Gather from the listing below each line that includes the word "with", and copy it.
BEGIN
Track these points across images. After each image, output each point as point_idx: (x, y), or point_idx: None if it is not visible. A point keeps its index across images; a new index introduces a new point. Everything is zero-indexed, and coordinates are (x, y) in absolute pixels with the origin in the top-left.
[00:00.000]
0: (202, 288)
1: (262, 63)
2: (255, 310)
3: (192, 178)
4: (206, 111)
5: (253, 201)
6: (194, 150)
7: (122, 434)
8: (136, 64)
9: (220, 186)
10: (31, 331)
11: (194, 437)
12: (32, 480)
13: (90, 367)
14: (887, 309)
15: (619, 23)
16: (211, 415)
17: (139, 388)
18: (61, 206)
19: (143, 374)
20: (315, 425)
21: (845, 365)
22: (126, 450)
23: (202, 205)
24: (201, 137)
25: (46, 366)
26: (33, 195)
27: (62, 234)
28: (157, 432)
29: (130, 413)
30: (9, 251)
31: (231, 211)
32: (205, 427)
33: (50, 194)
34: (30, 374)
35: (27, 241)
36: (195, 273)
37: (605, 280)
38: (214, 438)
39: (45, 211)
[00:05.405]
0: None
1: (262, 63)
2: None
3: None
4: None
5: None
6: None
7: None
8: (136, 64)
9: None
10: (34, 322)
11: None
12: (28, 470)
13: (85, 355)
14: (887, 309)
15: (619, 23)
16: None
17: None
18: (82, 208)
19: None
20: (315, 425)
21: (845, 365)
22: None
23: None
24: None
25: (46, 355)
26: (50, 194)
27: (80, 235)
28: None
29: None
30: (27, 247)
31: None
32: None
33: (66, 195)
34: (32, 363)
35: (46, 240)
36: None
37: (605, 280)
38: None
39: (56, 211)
END
BEGIN
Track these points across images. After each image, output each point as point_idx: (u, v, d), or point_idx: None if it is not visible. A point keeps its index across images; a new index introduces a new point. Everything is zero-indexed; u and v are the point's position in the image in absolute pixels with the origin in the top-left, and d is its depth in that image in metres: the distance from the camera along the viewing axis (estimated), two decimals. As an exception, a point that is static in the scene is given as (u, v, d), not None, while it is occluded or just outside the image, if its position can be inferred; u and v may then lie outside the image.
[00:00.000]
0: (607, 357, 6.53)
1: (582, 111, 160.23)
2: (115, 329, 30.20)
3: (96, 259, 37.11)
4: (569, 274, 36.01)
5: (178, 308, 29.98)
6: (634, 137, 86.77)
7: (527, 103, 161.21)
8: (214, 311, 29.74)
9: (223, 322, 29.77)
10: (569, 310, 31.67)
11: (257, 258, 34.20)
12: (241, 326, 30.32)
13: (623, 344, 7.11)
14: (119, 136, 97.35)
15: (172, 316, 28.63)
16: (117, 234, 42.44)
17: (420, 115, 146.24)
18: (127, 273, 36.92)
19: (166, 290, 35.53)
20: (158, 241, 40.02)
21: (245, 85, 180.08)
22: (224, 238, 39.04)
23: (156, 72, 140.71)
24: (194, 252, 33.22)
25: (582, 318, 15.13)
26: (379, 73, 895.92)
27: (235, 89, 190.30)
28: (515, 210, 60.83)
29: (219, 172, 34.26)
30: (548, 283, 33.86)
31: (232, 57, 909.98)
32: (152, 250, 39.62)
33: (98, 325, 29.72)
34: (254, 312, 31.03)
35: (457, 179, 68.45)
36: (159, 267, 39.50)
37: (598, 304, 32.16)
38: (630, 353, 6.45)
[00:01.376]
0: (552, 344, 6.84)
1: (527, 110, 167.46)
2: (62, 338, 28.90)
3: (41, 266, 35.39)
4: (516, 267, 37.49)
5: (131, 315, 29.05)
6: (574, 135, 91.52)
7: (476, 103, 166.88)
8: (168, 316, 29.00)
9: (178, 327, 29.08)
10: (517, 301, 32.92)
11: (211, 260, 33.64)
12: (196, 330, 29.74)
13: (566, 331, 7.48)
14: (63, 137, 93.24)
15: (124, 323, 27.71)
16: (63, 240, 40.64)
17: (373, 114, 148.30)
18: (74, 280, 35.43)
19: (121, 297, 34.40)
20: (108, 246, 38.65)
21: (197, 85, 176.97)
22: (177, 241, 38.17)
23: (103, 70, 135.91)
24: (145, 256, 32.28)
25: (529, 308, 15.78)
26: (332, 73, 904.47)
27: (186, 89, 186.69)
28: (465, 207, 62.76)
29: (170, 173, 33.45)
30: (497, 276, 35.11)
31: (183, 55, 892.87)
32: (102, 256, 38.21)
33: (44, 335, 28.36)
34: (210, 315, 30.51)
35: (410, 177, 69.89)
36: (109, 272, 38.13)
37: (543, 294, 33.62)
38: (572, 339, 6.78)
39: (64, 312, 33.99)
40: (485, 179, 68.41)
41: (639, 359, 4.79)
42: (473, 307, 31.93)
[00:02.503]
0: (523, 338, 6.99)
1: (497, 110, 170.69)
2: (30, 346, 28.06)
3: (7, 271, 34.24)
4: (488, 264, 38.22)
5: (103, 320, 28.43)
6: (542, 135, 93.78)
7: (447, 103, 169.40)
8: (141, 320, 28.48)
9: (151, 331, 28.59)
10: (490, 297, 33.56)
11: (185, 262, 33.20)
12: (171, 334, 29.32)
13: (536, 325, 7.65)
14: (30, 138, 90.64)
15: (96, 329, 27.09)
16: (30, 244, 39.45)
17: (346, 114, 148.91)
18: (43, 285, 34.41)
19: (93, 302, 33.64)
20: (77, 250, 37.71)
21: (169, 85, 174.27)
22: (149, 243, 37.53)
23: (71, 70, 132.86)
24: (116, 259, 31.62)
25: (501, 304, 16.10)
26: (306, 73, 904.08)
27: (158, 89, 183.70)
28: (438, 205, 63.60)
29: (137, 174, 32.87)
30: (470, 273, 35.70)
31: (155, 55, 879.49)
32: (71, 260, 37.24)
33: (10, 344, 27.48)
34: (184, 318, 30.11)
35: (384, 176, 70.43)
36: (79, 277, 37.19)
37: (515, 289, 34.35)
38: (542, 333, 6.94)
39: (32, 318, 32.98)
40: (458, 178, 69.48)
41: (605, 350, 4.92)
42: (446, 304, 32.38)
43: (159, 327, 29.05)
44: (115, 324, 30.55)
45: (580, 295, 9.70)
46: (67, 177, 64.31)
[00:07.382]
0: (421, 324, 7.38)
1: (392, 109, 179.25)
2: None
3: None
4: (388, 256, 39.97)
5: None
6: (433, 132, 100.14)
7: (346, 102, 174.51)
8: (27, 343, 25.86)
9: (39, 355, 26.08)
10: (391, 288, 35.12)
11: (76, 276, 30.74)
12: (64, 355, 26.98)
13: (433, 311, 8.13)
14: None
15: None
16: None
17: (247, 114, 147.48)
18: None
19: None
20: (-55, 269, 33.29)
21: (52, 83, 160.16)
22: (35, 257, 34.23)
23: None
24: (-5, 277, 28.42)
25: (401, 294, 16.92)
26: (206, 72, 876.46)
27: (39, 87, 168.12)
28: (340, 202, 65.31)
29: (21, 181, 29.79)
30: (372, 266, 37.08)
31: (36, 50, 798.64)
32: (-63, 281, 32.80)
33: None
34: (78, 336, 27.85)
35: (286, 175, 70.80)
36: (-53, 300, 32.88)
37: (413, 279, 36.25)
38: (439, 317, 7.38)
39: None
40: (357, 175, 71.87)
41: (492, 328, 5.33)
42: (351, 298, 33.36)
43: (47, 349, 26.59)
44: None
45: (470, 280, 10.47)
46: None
END
# Expected answer:
Track these points across images. After each image, output each point as point_idx: (x, y), or point_idx: None if it is not visible. A point keeps its index across images; a new index introduces a new point. Everything is zero-indexed, and coordinates are (x, y) in absolute pixels with the origin in the top-left.
Track these points across images. After each image, output each point as point_idx: (u, v, d), or point_idx: None if it is not visible. A point keeps its index across images; a new index introduces a new point. Everything is zero-indexed; u and v are the point's position in the image in absolute pixels with the origin in the top-left, and d is its depth in that image in metres: the distance from the camera along the viewing axis (estimated), two decimals. As an exception, a point that is static in the scene is given as (u, v, d), not None, while it is occluded or just outside the image, if its position can be inferred; u and v may then lie outside the image.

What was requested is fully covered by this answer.